Fernando Ganci vai a júri popular em setembro

05 Ago 2019 - 11h03Por Redação São Carlos Agora
Fernando Ganci vai a júri popular em setembro - Crédito: Arquivo/SCA Crédito: Arquivo/SCA

Fernando Ganci, que matou a tiros o tatuador Marcos Gentil Romero, 36, o “Marcos Tsunami”, no dia 3 de dezembro do ano passado, será levado a júri popular no dia 2 de setembro.
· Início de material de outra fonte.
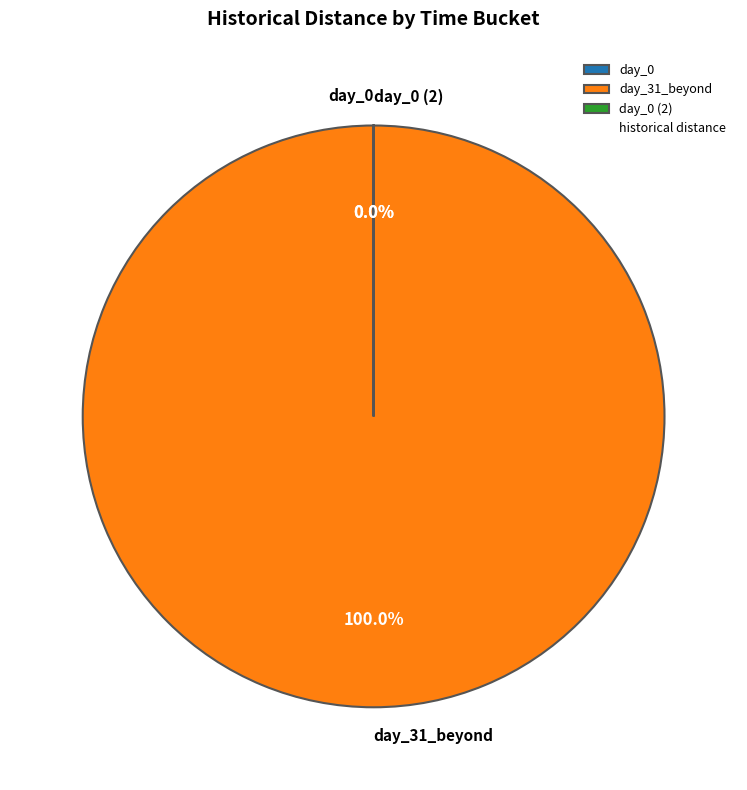

Is the sum of Chattanooga man pleads guilty to lesser and Update: More information from warrant greater than half?

Yes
O empresário está preso preventivamente, no Anexo de Detenção Provisória (ADP), em Araraquara.

A acusação cabe ao promotor publico Mário José Correa de Paula, que já solicitou ao presidente do tribunal o anexo das imagens do crime, pois defende que o caso se trata de uma execução. Já a defesa de Fernando Ganci estará a cargo dos advogados criminalistas, Abalan Fakhouri e Alessandro Milori, os quais sustentam que Fernando agiu em legítima defesa putativa.

DISCUSSÃO E TIROS

Consta nos autos que o tatuador Marcos Tsunami, após deixar uma lanchonete na avenida São Carlos, conduzia um veículo Elantra pela Cesar Ricome e precisou parar por causa do semáforo. Ao lado de um supermercado havia uma vaga para veículos e naquele local, Ganci teria cortado a frente de Tsunami, o que deu inicio a uma discussão.

Após descer do carro, o empresário deu um soco no tatuador, que ao tentar soltar o cinto de segurança, não teve tempo, pois neste momento Ganci sacou um revólver e desferiu quatro tiros que atingiram a cabeça e o tórax da vítima.

Depois de deixar o local do crime, Fernando Ganci deixou a mãe e a esposa em casa, posteriormente empreendeu fuga em direção a Ribeirão Preto. Ao passar pelo rio Mogi Guaçu, conferiu o tambor da arma e viu que tinha quatro cápsulas deflagradas e então jogou a arma no rio.

Ganci fugiu para a Bolívia, onde permaneceu por duas noites até que foi convencido pela esposa e decidiu regressar a São Carlos, porém no retorno, ele acabou sendo preso por policiais rodoviários, na noite do dia 10 de dezembro, no interior de um posto de serviços em Presidente Epitácio. Assim que voltou a São Carlos, teve sua prisão preventiva decretada. Ele foi indiciado por homicídio duplamente qualificado e se condenado, pode pegar uma pena de 12 a 30 anos de prisão.